(Assigned task) Leave the pictures out. Transcribe exactly every line from the start of the records through the one containing "Pixel dimensions read 570 wide by 395 tall.".

------ Provided records

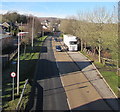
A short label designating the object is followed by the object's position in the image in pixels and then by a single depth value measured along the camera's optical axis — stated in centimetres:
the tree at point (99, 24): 2226
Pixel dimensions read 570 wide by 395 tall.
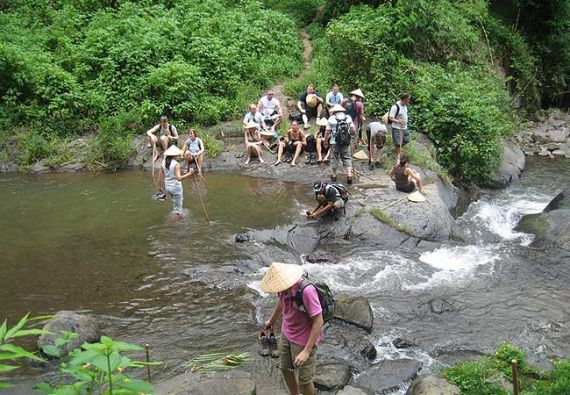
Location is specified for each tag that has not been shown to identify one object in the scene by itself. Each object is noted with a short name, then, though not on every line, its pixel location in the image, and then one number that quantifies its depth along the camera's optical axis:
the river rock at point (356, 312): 8.17
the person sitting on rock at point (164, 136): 13.54
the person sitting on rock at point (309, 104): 16.75
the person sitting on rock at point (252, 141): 15.89
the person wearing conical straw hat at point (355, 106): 14.61
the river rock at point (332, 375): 6.77
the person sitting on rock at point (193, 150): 14.02
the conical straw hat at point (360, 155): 14.73
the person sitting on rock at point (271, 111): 16.78
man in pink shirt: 5.25
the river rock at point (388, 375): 7.01
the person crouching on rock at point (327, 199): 11.45
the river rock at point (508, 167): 16.25
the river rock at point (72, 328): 7.09
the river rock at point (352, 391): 6.56
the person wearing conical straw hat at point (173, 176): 10.88
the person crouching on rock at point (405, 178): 12.48
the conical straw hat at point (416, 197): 12.16
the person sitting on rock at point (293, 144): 15.25
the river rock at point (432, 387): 6.41
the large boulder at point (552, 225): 11.65
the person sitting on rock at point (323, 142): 14.90
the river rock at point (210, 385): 6.08
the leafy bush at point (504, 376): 6.16
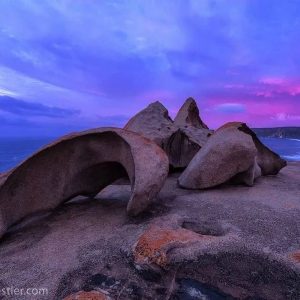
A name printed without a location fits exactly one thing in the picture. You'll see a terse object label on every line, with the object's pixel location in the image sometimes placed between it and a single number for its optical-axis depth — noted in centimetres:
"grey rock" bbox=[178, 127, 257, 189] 455
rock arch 334
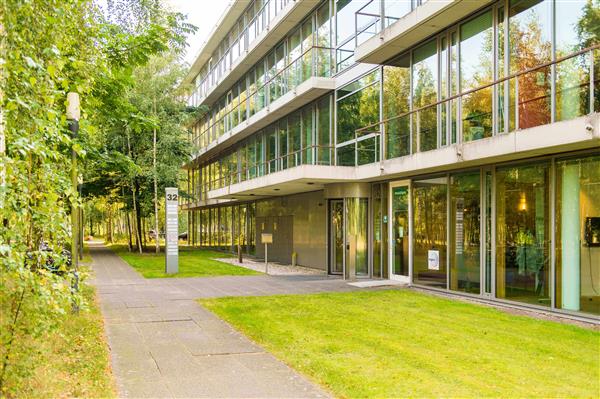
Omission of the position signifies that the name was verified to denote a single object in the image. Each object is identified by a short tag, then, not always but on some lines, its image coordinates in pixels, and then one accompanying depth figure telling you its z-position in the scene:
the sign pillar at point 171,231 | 18.73
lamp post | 9.05
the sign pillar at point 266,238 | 18.99
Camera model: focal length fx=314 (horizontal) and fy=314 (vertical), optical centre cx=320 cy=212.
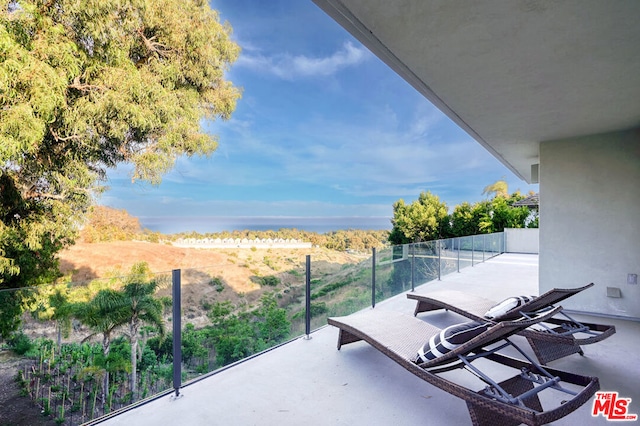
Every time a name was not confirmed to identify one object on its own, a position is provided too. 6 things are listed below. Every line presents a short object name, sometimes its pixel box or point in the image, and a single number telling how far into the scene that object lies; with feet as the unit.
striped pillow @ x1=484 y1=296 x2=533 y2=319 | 12.16
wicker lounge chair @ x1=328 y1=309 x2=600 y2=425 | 6.48
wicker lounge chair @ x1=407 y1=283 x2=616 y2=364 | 10.19
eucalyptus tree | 18.21
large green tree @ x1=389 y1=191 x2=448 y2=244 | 80.74
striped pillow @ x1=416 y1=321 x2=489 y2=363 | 8.34
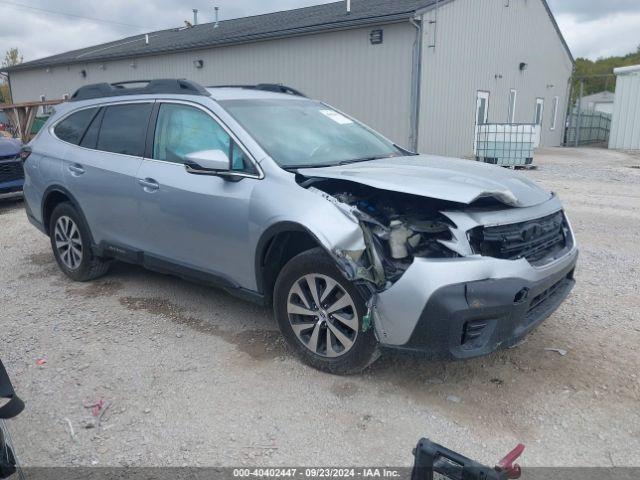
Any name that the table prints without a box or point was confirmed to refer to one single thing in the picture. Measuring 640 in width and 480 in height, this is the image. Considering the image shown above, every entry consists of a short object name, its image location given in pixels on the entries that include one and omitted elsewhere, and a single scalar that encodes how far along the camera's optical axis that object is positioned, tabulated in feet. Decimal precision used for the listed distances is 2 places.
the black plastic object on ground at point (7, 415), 7.22
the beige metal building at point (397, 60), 48.78
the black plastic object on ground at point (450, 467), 5.82
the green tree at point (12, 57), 166.50
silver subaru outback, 9.75
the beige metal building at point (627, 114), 74.84
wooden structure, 56.85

------------

(Exercise output)
A short label designating the object is followed by the object's position in the image in pixels and then by a single depth value measured along the camera's optical axis — stated in centimetres:
the tree at point (99, 24): 2226
Pixel dimensions read 570 wide by 395 tall.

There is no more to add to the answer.